A Nobel Laureate economist, the next Chairman of the Fed, an investment banker and a legendary investor weigh in on the Bitcoin phenomenon.
y now you, have probably heard of Bitcoin, the so-called cryptocurrency that has shot up in market value from less than a dollar in 2009 to more than $200 billion today. For the unfamiliar, Bitcoin is an Internet-based currency made possible by a new technology called the blockchain, defined by Harvard Business Review as “an open, distributed ledger that can record transactions between two parties efficiently and in a verifiable and permanent way.”
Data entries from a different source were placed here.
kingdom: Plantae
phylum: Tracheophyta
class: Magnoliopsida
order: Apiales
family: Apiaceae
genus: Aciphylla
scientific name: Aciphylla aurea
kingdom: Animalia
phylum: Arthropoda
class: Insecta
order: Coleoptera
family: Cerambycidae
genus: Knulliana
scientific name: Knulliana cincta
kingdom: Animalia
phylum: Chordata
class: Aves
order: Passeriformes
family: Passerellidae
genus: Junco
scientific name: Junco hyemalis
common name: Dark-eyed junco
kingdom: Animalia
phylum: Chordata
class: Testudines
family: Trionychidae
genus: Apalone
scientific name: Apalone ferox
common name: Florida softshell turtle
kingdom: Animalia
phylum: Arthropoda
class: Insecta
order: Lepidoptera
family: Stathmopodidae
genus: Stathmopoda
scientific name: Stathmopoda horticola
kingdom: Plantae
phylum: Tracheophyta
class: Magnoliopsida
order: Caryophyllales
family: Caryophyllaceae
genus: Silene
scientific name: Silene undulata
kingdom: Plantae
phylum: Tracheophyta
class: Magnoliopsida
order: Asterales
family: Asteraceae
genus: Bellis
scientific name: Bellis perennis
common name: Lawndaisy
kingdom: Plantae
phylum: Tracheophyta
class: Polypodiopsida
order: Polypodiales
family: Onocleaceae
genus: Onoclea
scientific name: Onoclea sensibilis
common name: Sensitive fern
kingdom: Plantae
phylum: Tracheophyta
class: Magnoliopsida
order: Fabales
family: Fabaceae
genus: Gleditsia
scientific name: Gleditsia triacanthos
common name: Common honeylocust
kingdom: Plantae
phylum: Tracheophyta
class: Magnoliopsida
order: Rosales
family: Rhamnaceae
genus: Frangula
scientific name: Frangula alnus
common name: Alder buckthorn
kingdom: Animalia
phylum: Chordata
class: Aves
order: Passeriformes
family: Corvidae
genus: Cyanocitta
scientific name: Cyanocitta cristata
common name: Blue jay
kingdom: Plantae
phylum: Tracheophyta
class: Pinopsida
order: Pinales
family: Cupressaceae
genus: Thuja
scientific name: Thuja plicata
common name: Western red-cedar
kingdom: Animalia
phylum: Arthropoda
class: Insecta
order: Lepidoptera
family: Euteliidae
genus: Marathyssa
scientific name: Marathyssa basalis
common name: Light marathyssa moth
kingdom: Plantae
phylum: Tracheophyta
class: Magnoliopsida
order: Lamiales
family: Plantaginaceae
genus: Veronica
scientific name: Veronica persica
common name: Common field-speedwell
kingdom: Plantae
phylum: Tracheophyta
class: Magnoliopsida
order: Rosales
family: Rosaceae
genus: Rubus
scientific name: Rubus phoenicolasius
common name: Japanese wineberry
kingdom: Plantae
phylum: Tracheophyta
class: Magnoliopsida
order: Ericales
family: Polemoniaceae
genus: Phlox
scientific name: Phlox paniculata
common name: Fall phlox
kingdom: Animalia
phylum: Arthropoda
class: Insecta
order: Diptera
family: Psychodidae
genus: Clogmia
The distributed nature of the ledger allows for decentralized transactions to occur without the control or oversight of a third party, most typically a bank. The possibilities of the blockchain technology are broadly considered to be far-reaching, with the potential to disrupt everything from the way we transfer money to how we vote.
But the transformative effects of the blockchain are far from certain for its most famous poster boy, Bitcoin. Given that Bitcoin is only one of over thousand cryptocurrencies relying on blockchain technology, why has it skyrocketed in value over the past year? Is each Bitcoin really worth $14,000?
Below, we have collected opinions from a diverse set of backgrounds and fields of expertise.
Robert Shiller, Nobel Laureate and Professor of Economics at Yale University:
I think that the value of bitcoin is exceptionally ambiguous.
There is the medium of exchange function that it’s offering, and there’s also a store of value function; that is, you can hide away your wealth in there. And it’s mobile; you can go anywhere, and get at it. How valuable is that, though? I don’t personally see any value to that. That’s the problem; they have a really clever technique to generate something, and it could be valued. But that’s why it’s especially likely to become a bubble, because when you see people valuing it, you start to wonder, ‘Maybe they’re right.’
The fascination people have with bitcoin is partly because of the mystery of money itself. Why do these pieces of paper have value, and couldn’t something else have value? Plus, we all believe in a first-mover advantage. Bitcoin was first.¹
Jerome Powell, Federal Reserve Chairman Nominee:
In the long, long run, cryptocurrencies could matter. They don’t really matter today. They’re just not big enough; there’s not close to enough volume for them to matter to us (the Federal Reserve).
There’s no question that valuations have really gone up quite a lot in the last year or so. I don’t have a view on the appropriate level of the valuation, of course. From our standpoint, cryptocurrencies are something we monitor very carefully. We actually look at blockchain as something that might have signifiant applications in the wholesale payments segment of the economy. That’s something we pay close attention to.²
Christopher Whalen, Investment Banker and Chairman of Whalen Global Advisors:
Bitcoin is an old fashioned fraud clothed in the new age wonder of technology. Promoting bitcoin is not so much about a new asset class as its is a class of felony, yet civil authorities have so far been unwilling to shut it down. Bitcoin is perhaps the most impressive speculative bubble in modern history and one that will tolerate no contradiction since it gains credibility as the price soars ever higher.³
Warren Buffet, Investor and Chairman of Berkshire Hathaway:
In terms of cryptocurrencies, generally, I can say almost with certainty that they will come to a bad ending. Now, when it happens or how, or anything else, I don’t know.
We don’t own any, we’re not short any, we’ll never have a position in them. I get into enough trouble with the things I think I know something about. Why in the world should I take a long or short position in something I don’t know about?⁴
Aside from self-proclaimed “Bitcoin experts” (who are often investors in the cryptocurrency themselves), the contrarian views on the rise of the cryptocurrency ranges from caution to outright contempt. The rise in the popularity of Bitcoin is indeed a puzzling phenomenon; but even Mr. Powell, soon to be the most powerful central banker in the world, said he is paying close attention. Perhaps the most intelligent view is that of Mr. Buffett, that is, stay away from investable products you don’t actually understand.